In recent years, researchers and institutions have made substantial efforts to publish research software with rich metadata. Guidelines and policies have been developed to help researchers make their publications more FAIR in accordance with the FAIR and FAIR4RS principles. However, curation of software publications is still an arduous manual process. Curators lack tooling that helps them automatically check publication metadata for common issues or pitfalls, or violations of organizational policies. In order to prevent development of custom solutions, and to promote interoperability of tooling and machine-readable policies, a common framework for policy description and validation is required.

Summary#

This specification defines a framework for expressing software metadata validation policies using SHACL. It enhances the capabilities of SHACL with a parameterization mechanism that allows policies to be configurable and reusable across different contexts. The framework enables:

  • Declarative Policy Definition: Policies are written as SHACL shapes in RDF format, making them machine-readable

  • Parameterization: Policies can include configurable parameters that are resolved at validation time from configuration files, enabling the same policy template to be used with different constraints.

  • Standard Validation Reports: Validation produces standard SHACL validation reports that can be processed by existing tooling or presented to users in various ways.

  • Web-based Distribution: Policies can be published on the web and referenced by URL, facilitating sharing and reuse across organizations.

Goals#

  • Provide a framework that enables automated validation of research software metadata against organizational policies

  • Build on existing standards (SHACL, RDF, Schema.org, Codemeta) and tools rather than creating proprietary/custom solutions

  • Enable policy sharing and reuse through web-based distribution and parameterization

  • Produce machine-readable validation reports that can drive automated workflows

  • Support both technical implementers and non-technical policy makers through clear documentation

Todo

The following paragraph was taken from down below. Work it into this subsection.

This allows viewers of the report (e.g. curators) to understand which parameters were customized from their defaults. In the curation dashboard, this will allow curators to look at the provenance of automated hints.

Todo

Motivation, summary and goals are very similar. Clearly differentiate!

Conclusion#

Todo

As this is a browsable website and not an article to be read front to back, we don’t really need a conclusion.
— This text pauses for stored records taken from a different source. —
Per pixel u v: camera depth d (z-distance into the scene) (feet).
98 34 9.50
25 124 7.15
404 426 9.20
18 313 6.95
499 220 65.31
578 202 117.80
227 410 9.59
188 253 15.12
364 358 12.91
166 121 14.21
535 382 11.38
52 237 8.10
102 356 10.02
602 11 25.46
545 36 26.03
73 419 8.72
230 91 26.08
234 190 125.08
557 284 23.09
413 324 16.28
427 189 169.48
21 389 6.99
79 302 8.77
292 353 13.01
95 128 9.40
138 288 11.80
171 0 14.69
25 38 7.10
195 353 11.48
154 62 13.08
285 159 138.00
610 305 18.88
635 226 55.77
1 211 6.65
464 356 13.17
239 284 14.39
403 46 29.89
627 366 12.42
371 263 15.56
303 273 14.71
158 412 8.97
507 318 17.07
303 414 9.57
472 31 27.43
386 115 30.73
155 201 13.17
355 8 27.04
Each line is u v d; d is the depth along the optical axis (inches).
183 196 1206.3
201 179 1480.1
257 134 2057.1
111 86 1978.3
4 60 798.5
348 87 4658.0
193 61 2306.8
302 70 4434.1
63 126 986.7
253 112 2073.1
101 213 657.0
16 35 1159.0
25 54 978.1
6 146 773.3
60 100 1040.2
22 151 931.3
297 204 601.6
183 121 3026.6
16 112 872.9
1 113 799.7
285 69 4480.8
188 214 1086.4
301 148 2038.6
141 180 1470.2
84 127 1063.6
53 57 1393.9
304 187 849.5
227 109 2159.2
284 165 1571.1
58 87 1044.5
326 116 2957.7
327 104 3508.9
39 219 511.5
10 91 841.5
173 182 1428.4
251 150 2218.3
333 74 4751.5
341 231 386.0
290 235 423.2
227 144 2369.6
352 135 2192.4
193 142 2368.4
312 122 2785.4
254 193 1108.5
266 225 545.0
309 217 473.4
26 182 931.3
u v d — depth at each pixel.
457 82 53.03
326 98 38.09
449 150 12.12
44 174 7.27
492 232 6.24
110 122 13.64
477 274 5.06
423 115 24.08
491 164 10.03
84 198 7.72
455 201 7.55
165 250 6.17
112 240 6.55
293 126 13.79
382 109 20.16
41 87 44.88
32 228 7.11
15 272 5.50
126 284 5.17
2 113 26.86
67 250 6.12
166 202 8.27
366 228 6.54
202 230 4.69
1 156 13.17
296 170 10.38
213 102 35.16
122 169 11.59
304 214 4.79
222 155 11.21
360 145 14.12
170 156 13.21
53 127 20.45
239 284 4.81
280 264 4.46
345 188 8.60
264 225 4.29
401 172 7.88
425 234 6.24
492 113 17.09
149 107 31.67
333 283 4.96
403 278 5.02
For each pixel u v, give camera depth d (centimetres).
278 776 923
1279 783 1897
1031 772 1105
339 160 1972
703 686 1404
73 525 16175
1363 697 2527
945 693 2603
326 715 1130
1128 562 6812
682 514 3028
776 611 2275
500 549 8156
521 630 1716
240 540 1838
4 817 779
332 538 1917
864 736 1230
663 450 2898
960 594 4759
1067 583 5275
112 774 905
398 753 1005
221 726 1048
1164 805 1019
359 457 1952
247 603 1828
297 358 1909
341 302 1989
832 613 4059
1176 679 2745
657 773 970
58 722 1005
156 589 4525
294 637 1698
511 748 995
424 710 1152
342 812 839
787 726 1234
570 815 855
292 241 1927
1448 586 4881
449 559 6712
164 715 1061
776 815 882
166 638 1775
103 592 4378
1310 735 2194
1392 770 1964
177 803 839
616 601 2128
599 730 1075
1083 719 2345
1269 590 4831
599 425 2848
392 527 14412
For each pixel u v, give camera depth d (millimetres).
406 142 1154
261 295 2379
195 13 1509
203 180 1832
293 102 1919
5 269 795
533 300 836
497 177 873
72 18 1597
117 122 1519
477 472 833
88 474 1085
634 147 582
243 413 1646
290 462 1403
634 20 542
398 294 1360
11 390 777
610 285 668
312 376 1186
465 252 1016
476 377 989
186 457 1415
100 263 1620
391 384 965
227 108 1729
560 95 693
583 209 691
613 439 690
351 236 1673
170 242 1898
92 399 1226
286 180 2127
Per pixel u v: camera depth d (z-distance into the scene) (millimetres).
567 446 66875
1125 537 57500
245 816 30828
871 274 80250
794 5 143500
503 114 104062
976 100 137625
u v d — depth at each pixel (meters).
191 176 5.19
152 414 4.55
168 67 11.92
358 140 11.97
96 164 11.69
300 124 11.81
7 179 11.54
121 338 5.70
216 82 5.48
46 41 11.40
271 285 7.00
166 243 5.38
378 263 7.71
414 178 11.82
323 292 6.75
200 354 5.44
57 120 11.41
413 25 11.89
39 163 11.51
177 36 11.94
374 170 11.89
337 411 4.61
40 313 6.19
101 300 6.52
Work this into the other sections on this page.

This specification provides a comprehensive framework for expressing and validating research software metadata policies using SHACL. By building on established W3C standards and adding parameterization capabilities, it enables organizations to:

  • Express their metadata requirements in a machine-readable, interoperable format

  • Share and reuse policies across institutions

  • Automate validation to reduce manual curation effort

  • Support researchers in creating high-quality, FAIR software publications

The framework is designed to be accessible to both technical implementers and policy-making stakeholders, supporting the full lifecycle from policy definition to validation and reporting.